I have an Instagram and Twitter problem. Facebook, not so much. <thought>But is that like saying that I prefer ecstasy and cocaine because too many people smoke weed?</thought>

There was also a fleeting decision to delete all my social media accounts; I chickened out at the last minute and compromised by just logging out. It was surprisingly hard to find the log out button — in order of difficulty: Instagram, Facebook, YouTube and Twitter. And, this was when I...

Blacked out

Most articles that talk about a social media cleanse mention the clarity that comes from the decluttering of mental space. I am three weeks in and have not reached that level of Clear.
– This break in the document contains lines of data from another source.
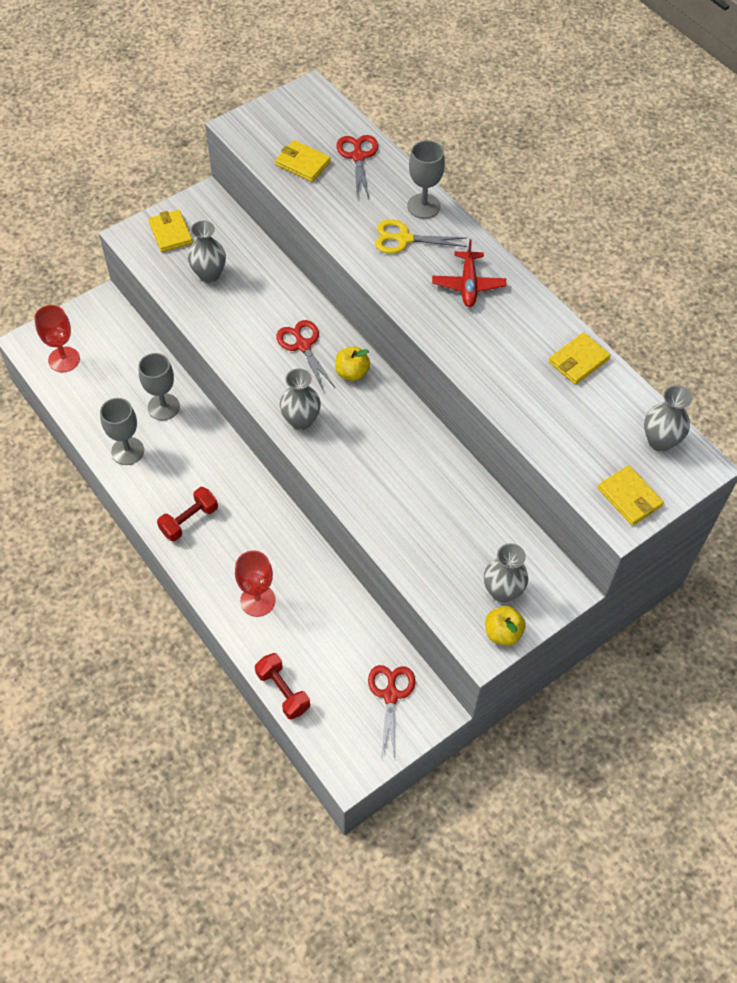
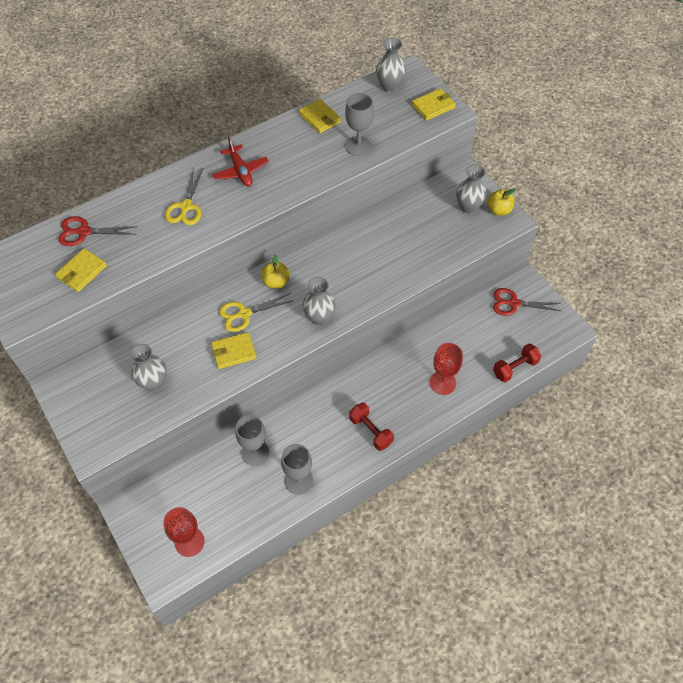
camera: 85 degrees left, 0 degrees up
yellow wallet [148,210,193,252] -> yellow wallet moved to [211,332,256,369]
red scissors [276,320,335,391] -> yellow scissors [219,293,294,332]
grey goblet [407,140,445,219] -> grey goblet moved to [345,93,374,156]
red plane [432,239,506,307] -> red plane turned 60 degrees clockwise [212,137,269,186]

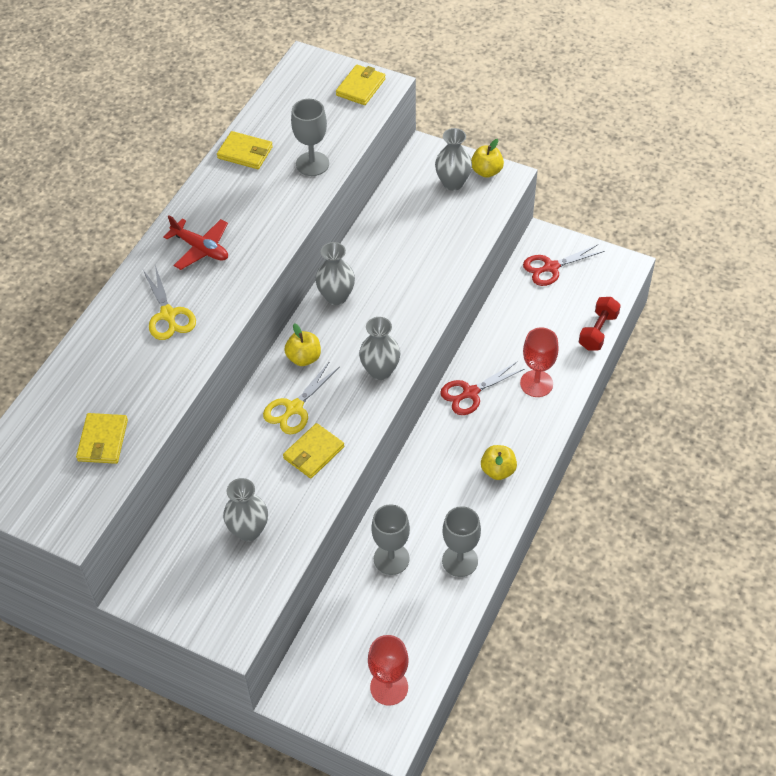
camera: 30 degrees left, 5 degrees down
red scissors [58,216,137,246] -> red scissors moved to [440,362,524,415]
red dumbbell [349,403,394,451] -> yellow apple [481,445,517,480]
grey vase [376,38,406,93] -> grey vase moved to [315,242,355,305]

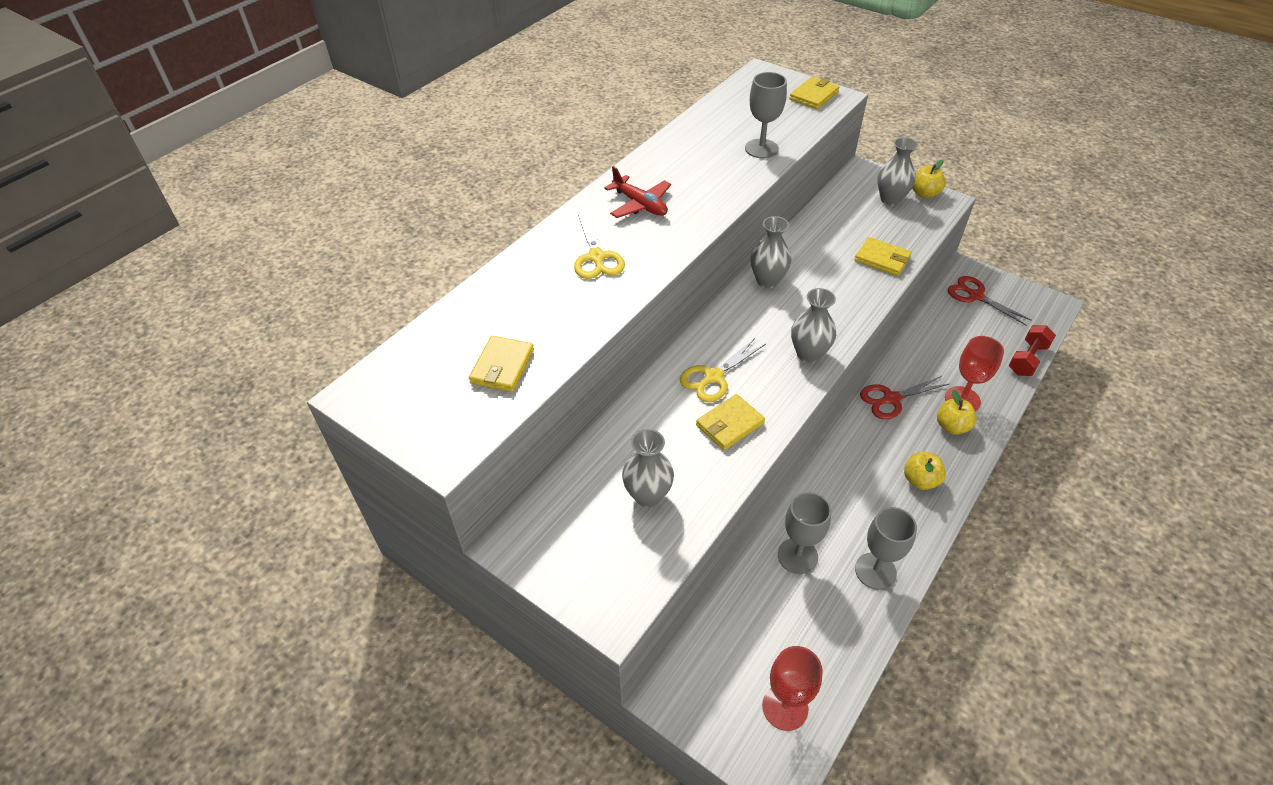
camera: 10 degrees right, 5 degrees down
yellow wallet [217,131,273,169] -> yellow wallet moved to [854,237,912,276]
yellow apple [284,323,321,366] -> yellow apple moved to [937,390,977,435]
red scissors [523,245,604,286] -> red scissors turned 60 degrees clockwise [948,276,1032,326]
The first week was a sad state of affairs; habitually picking up my phone, tapping on the Instagram icon, and cursing at the log-in screen. On the desktop, my fingers would unknowingly log into Facebook; curse, and promptly log out. There was a lot of cursing. This impulse can't be good.

Here are some insights I've collected in this brief period.

We all have to be smarter about the platforms we decide to join. Long gone are the days where you readily provide your email to check out a service or an app. We should be more discerning with what we allow to expand our digital footprint. This is especially true for free and advertiser driven revenue platforms where they ‘curate’ your feed using some ungoverned form of artificial intelligence. We must judge our use of these apps according to our trust in their leadership. If you get a sneaky feeling from Mark Zuckerberg, then maybe you should avoid Facebook.

Moving forward, I’ve decided to keep my social media accounts intact but leave them perpetually logged out. I’m not quite ready to delete these accounts.

I still consume a lot of content. In the absence of social media, I've turned back to books, audiobooks, and long form articles and essays. I've needed to recharge the Kindle multiple times these past few weeks. There was also a small experiment to write again (hence this post).

This works right now but it might not work for you. It might take less effort or less time, but it could also take a significantly larger amount of effort. Judge it according to your own situation and your willingness. Make your own decision. Don’t just ride the lazy river and float along having some platform pull away your attention and time.

So what now? I'll try to keep at it. It's an hour of freed up time today. Tomorrow, it might be a lifted brain fog. Maybe I'll pick up that great idea and start moving on it again. Or maybe I'll spend time playing the Nintendo Switch with my son because it’s the nth time he laughed at my Splatoon playing and that laugh is awesome.